According to pka's view, \(\displaystyle log(a) \equiv log_e(a), \text { where } e \approx 2.718282.\)
because everybody naturally thinks in terms of integral calculus, including kids being introduced to logarithms for the first time.
According to the more old fashioned convention,
\(\displaystyle log(a) \equiv log_{10}(a) \text { and } ln(a) \equiv log_e(a)\)
I find that ancient rule better for a number of reasons such as that I personally find it easier to compute powers of 10. (Hey, I am not a mathematician so I can admit to my reliance on counting by my fingers.)
In either case, for any other base, you
must specify the base of the logarithm. Otherwise, no one has a clue which logarithm function you are talking about. Remember: there are an infinite number of different ones.
\(\displaystyle u = 2^{(n-1)} \text { and } d = 3^u \implies\)
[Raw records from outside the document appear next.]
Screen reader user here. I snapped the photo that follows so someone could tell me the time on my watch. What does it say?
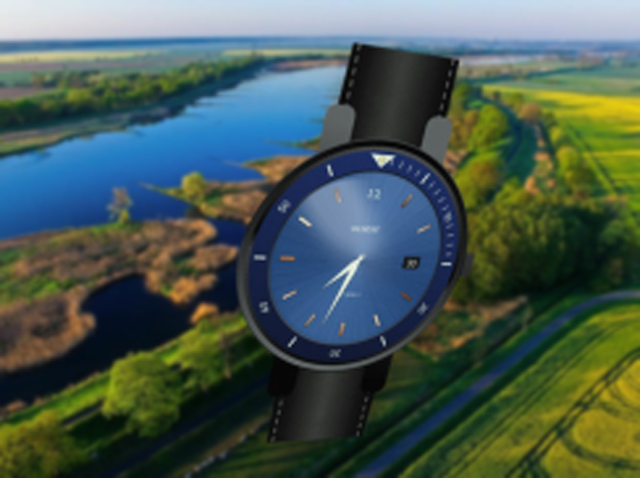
7:33
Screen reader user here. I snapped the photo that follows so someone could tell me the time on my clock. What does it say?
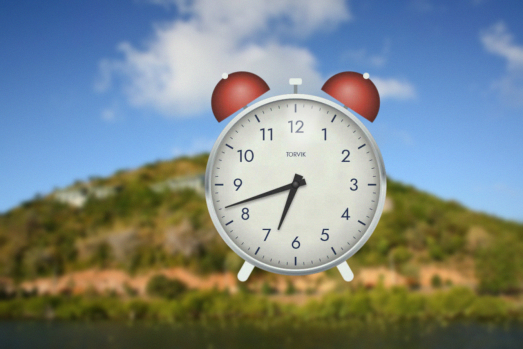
6:42
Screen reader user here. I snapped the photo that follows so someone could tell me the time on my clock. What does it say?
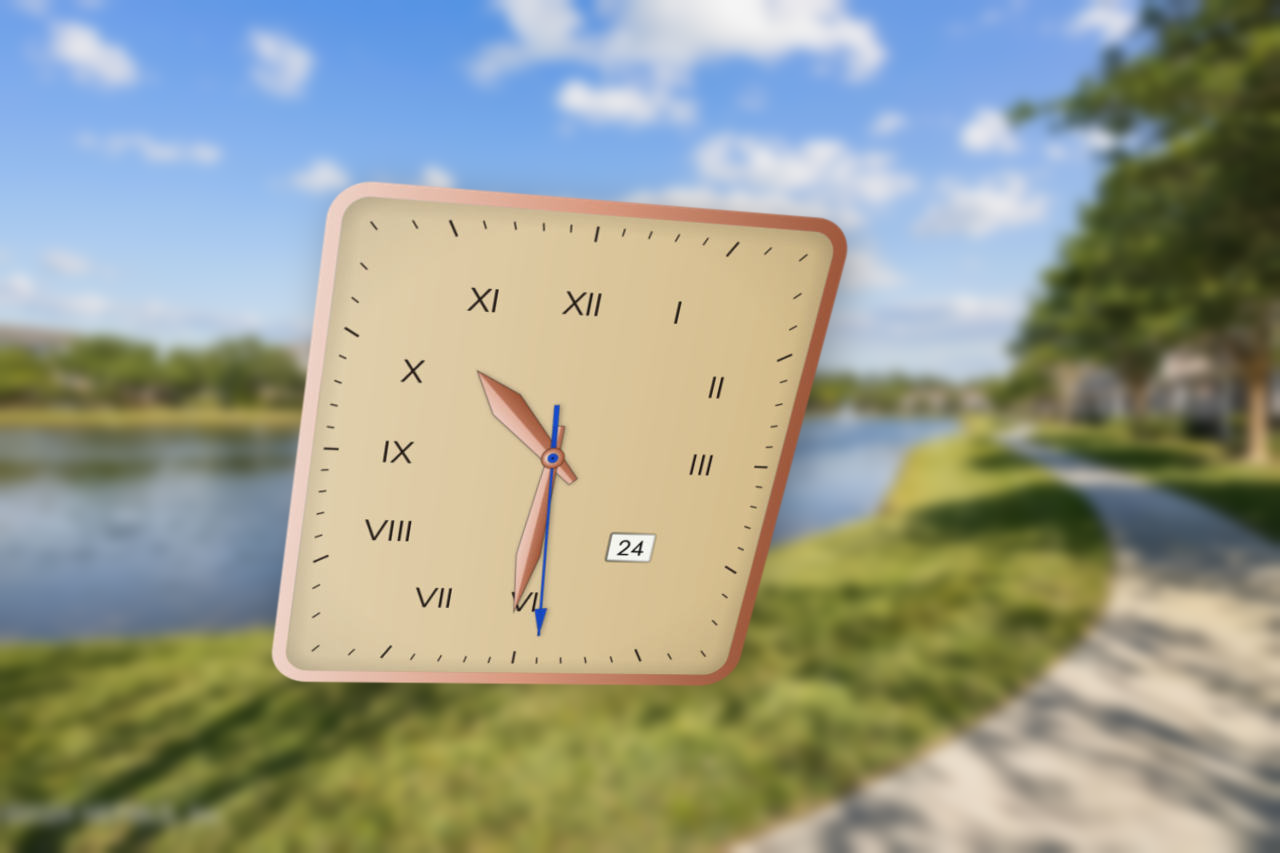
10:30:29
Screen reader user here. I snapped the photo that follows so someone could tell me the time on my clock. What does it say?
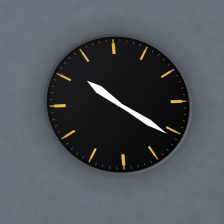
10:21
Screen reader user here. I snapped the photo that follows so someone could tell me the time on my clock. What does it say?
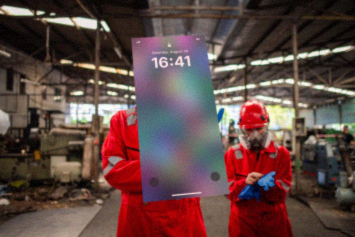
16:41
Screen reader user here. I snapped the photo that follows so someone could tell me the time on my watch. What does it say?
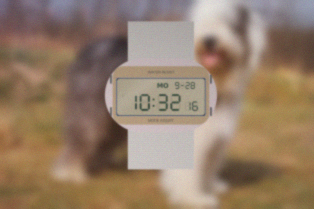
10:32:16
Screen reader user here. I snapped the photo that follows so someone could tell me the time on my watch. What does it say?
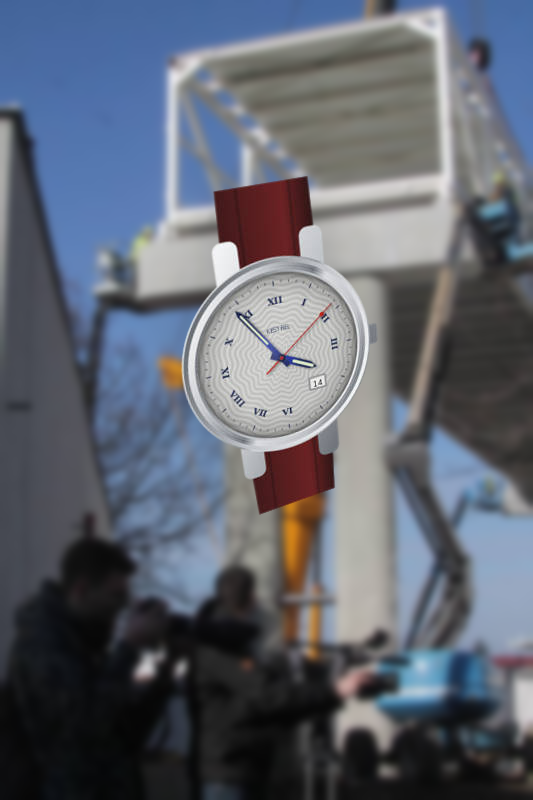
3:54:09
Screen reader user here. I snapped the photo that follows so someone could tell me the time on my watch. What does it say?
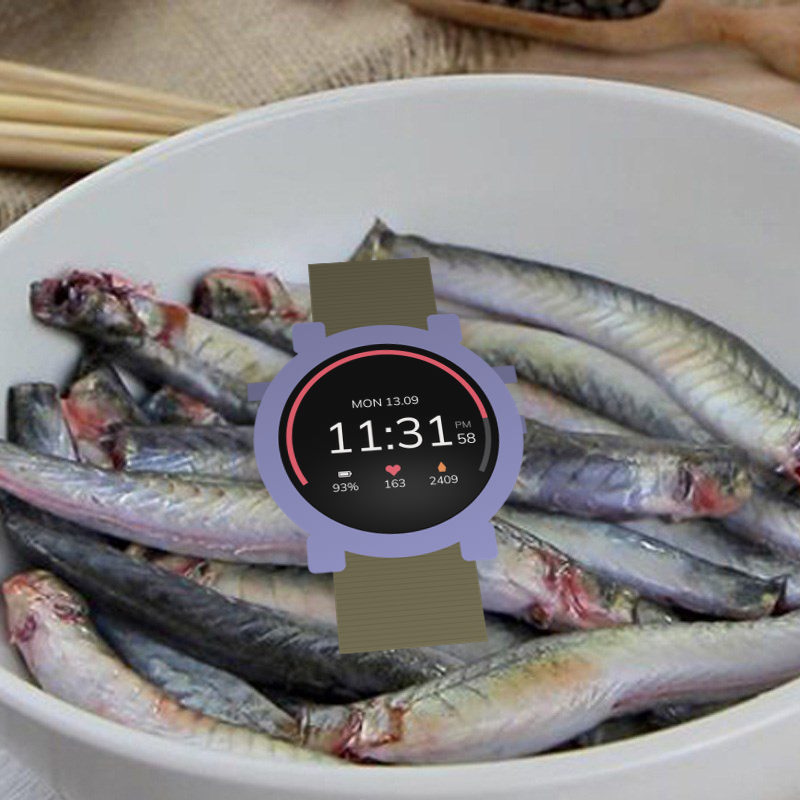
11:31:58
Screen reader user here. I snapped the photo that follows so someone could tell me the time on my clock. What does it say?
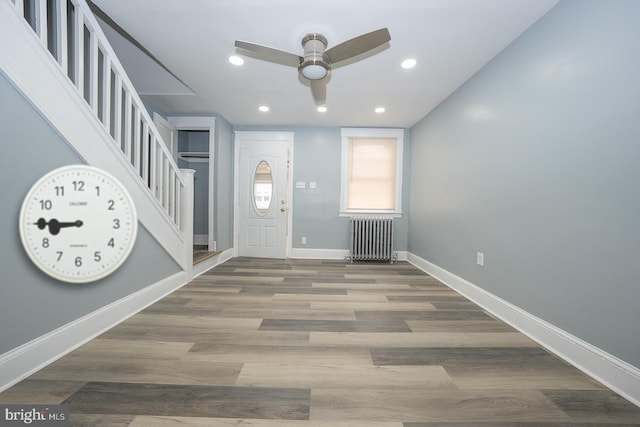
8:45
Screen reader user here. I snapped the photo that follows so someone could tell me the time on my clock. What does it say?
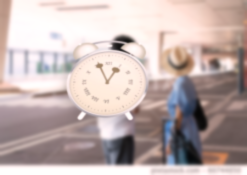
12:56
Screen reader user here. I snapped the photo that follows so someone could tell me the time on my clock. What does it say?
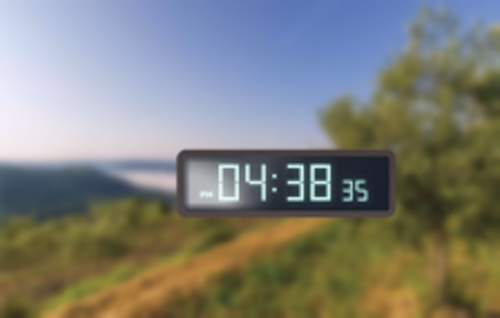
4:38:35
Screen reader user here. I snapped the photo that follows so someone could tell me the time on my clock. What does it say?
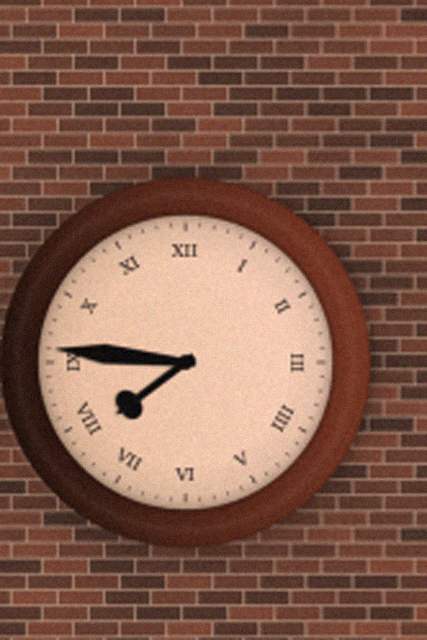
7:46
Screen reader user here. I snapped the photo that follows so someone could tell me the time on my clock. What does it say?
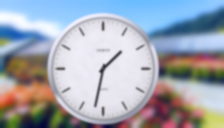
1:32
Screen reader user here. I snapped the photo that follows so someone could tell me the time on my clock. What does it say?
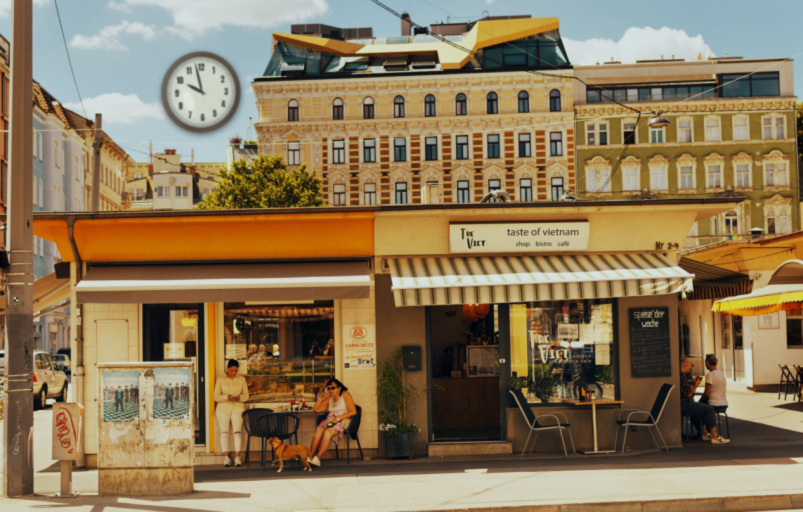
9:58
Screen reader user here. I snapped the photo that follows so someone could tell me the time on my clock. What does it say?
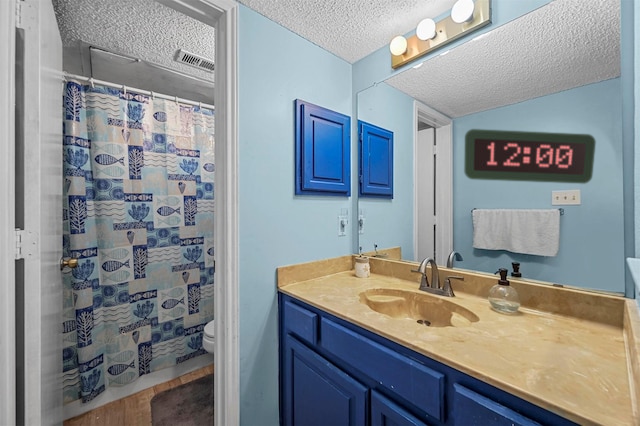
12:00
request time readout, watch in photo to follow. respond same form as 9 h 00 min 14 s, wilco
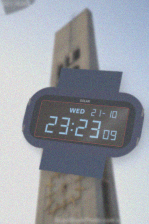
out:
23 h 23 min 09 s
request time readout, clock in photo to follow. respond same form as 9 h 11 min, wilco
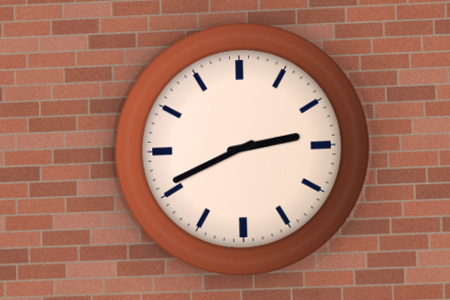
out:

\(\displaystyle log_2(u) = log_2(2^{(n - 1)}) = n - 1 \text { and } \log_3(d) = log_3(3^u) = u \implies\)
\(\displaystyle log_2\{log_3(d)\} = log_2(u) = n - 1 \implies\)
\(\displaystyle n = 1 + log_2\{log_3(d)\}.\)
NOTE: This is a virtual duplicate of my response to the same question asked in another thread.